_TEXT BLOCK_
Reynolds’s contemporaries were deeply critical of the inclusion of this demonic creature in an otherwise traditional history painting. Doubtless this had to do with Reynolds’s official status as the president of the Royal Academy of Arts (which champions art and artists) and author of 15 lectures on art, known as the Discourses. The art theory of the day, as far as history painting was concerned, favored improving subjects, rendered in an idealized manner, but taken from life. There was little room for the fantastical or the macabre, for several reasons.

Broadly speaking, the Age of Reason saw “the death of Satan,” when science and rational thought sought to replace the religious superstitions of the previous century. Devils and demons, since they couldn’t be proven to exist in this new era of factual enquiry, lost much of their fear-driven religious power as tangible beings at loose in the world, sent to punish sinners.

Yet demons didn’t altogether disappear. In literature, they left the realm of physical possibility and entered the mind as metaphors for the human struggle between good and evil. As such, demons retained their moral function of teaching good souls how not to behave. Now the punishment for sin was not eternal damnation but the threat of a far more real internal mental conflict, madness, and even suicide.

In the new genre of the novel, especially, writers could still explore the dark forces working beneath the surface of the human condition through devilish allusions while reassuring readers that good moral conduct was within their own control. In Daniel Defoe’s Robinson Crusoe (1719), Moll Flanders (1722), and Roxanna (1724), or Samuel Richardson’s Clarissa (1748), demons don’t appear as such, but the behavior of key characters is repeatedly described in devilish language.

_SUPPLIED MATERIAL_

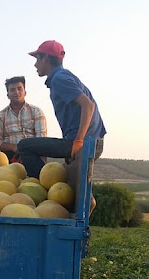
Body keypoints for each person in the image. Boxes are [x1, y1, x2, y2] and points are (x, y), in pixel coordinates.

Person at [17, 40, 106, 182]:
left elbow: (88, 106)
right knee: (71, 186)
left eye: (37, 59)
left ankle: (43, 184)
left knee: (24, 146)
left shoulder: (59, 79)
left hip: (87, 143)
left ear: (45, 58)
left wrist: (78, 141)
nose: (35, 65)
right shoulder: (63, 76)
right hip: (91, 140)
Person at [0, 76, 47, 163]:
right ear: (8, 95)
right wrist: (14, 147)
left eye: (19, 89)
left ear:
...
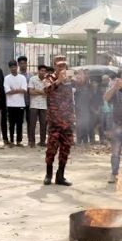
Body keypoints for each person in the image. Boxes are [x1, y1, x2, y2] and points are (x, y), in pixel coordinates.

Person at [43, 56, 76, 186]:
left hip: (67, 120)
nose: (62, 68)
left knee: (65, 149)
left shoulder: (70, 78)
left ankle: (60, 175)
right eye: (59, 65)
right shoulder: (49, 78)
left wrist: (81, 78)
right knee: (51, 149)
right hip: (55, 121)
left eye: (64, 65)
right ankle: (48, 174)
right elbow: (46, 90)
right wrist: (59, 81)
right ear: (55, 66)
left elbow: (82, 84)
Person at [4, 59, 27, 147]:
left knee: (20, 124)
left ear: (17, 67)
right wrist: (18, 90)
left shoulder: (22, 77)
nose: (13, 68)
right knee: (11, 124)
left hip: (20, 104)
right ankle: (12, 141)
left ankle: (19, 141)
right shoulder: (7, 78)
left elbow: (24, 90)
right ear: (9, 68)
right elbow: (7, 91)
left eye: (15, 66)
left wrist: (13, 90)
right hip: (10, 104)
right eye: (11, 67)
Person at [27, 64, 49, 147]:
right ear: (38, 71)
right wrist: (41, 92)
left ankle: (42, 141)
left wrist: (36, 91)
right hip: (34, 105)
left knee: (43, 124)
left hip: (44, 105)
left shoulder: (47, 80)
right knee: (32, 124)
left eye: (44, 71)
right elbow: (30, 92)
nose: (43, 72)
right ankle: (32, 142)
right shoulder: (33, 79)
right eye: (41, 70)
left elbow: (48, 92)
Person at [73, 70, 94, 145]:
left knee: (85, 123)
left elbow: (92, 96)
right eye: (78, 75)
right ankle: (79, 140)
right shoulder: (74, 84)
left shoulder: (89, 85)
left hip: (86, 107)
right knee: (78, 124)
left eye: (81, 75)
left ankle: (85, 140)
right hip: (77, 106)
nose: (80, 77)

_QUESTIONS_
1) According to the passage on Reynolds and demons, what kind of subjects did the art theory of the day favor for history painting?
2) List every novel named in the passage on Reynolds and demons, with its year.
3) Continue the passage on Reynolds and demons from its last sentence.

_TASK ANSWERS_
1) Improving subjects, rendered in an idealized manner, but taken from life.

2) Robinson Crusoe (1719), Moll Flanders (1722), Roxanna (1724), Clarissa (1748)

3)
The most frightening concepts, it was thought, were best left as suggestions of the mind. Embodied devils and demons only appeared on stage or in the Gothic novel later in the 18th century. In the latter they were often found in disguise, as in MG Lewis’ Ambrosio the Monk (1796).

In art, the shift towards the Gothic was influenced by Henry Fuseli (1741-1825). His painting The Nightmare showed a real-looking demon, larger than life, crouching on the body of a sleeping woman. The imp caused a sensation when the painting was shown at the Royal Academy in 1782.

Fuseli earned the nickname “Painter in Ordinary to the Devil,” and was influential in London for his visionary images in this newly fashionable style. One such fan was Sir Joshua Reynolds, who became closely acquainted with Fuseli and an admirer of his work.

In 1789, they both contributed paintings to John Boydell’s Shakespeare Gallery, a commercial exhibition space on Pall Mall which commissioned the best artists of the day to make pictures of subjects taken from Shakespeare.

This was the context for Reynolds’s fiend in The Death of Cardinal Beaufort, which appeared in that exhibition. Tellingly, Fuseli had already shown a drawing of the same subject at the Royal Academy as early as 1772, a work in which Beaufort’s own face took on a demonic look with reference to his internal possession.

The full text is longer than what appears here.